→ Directive 1: Present the lines of the listing as a Markdown table with the columns Row and Line, starting at the beginning of the listing and ending at the line containing "Make sure you enable it after install.". Number each row and omit blank lines.

→ Provided text:

Sunday, January 31, 2016

Instructions for the End of the World by Jamie Kain

23848031Instructions for the End of the World by Jamie Kain

2.75 stars

Nicole’s father has lost his marbles. Nicole and her sister Isabel find themselves forced to move to a cabin in the remote woods that once belonged to her grandfather. Her father is a firm believer in the end of the world and this move is preparation for it, but their mother isn’t happy and leaves. Nicole and Isabel suddenly find themselves alone in the woods with no parental supervision in a quickly deteriorating house. On the other sides of the woods lies a religious/spiritual commune where Wolf has lived all his life. Wolf wants to be one with nature and now that his drug addict mother is back he prefers the solitude of the woods. Laurel is Wolf’s best friend and she claims that she doesn’t like Wolf, but she can’t help being jealous of the outsider, Nicole, who has become close to Wolf. This is the premise of this book and don’t go into this book thinking for some harrowing tale about family, redemption, the end of the world, and saving yourself because that’s not what this book is about. In fact, this book isn’t about much more than 224 pages of exposition and buildup that doesn’t really buildup to anything climatic. There’s a point when shit hits the fan, but none of it was necessary or fleshing out for the potential of this story. This story doesn’t have any concrete message that I can get behind because it doesn’t feel concrete. There doesn’t seem to be any end goal in this novel, which sometimes works, but in this novel’s case it doesn’t help.


“I am often hovering in between, unclear about my destination.”
(Which pertains to the story surrounding this book; there is no clear destination of what it wants to say.)

This novel is set in the year prior to 9/11, which is really fascinating. I feel like it’s a good place to start concerning novels where families don’t feel safe and the prospect of protecting their family from destruction, whether it’s natural or man-made, was very rampant at this time. It makes since that Nicole and Isabel’s father feels this way, but it wasn’t expanded on for this being his reasoning. Nicole just followed him around and nodded her head while Isabel called him crazy, but not once did they ask why their father was moving them into the middle of the woods. If they would’ve asked this question I wouldn’t have to have read endless pages of nothing for this “BIG REVEAL” as to why their father has uprooted their family.

→ Recorded information:
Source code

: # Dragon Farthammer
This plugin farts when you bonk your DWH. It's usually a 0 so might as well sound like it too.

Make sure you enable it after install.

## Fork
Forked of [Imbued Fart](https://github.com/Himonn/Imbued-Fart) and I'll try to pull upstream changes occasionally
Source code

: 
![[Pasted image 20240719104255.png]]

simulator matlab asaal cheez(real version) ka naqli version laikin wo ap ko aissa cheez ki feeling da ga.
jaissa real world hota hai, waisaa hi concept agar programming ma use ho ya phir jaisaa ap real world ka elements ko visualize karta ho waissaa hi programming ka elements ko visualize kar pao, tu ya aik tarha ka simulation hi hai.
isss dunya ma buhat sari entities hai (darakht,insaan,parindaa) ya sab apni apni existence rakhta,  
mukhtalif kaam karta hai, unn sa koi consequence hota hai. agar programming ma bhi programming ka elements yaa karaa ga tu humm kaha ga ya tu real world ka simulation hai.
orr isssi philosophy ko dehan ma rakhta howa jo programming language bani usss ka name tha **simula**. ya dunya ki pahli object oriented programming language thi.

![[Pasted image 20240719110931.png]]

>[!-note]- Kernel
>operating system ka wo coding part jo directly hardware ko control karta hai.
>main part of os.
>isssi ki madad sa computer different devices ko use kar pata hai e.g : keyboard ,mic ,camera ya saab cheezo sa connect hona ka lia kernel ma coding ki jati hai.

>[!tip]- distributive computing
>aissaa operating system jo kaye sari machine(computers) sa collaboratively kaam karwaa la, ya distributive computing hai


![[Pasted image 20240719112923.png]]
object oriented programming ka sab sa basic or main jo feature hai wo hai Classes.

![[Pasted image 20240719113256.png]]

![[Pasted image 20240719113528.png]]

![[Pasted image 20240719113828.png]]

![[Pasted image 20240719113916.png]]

→ Directive 2: Name every character mentioned by name in the book review.

→ Exercise response 1:
| Row | Line |
|---|---|
| 1 | Source code |
| 2 | : # Dragon Farthammer |
| 3 | This plugin farts when you bonk your DWH. It's usually a 0 so might as well sound like it too. |
| 4 | Make sure you enable it after install. |

→ Exercise response 2: Nicole, Isabel, Wolf, Laurel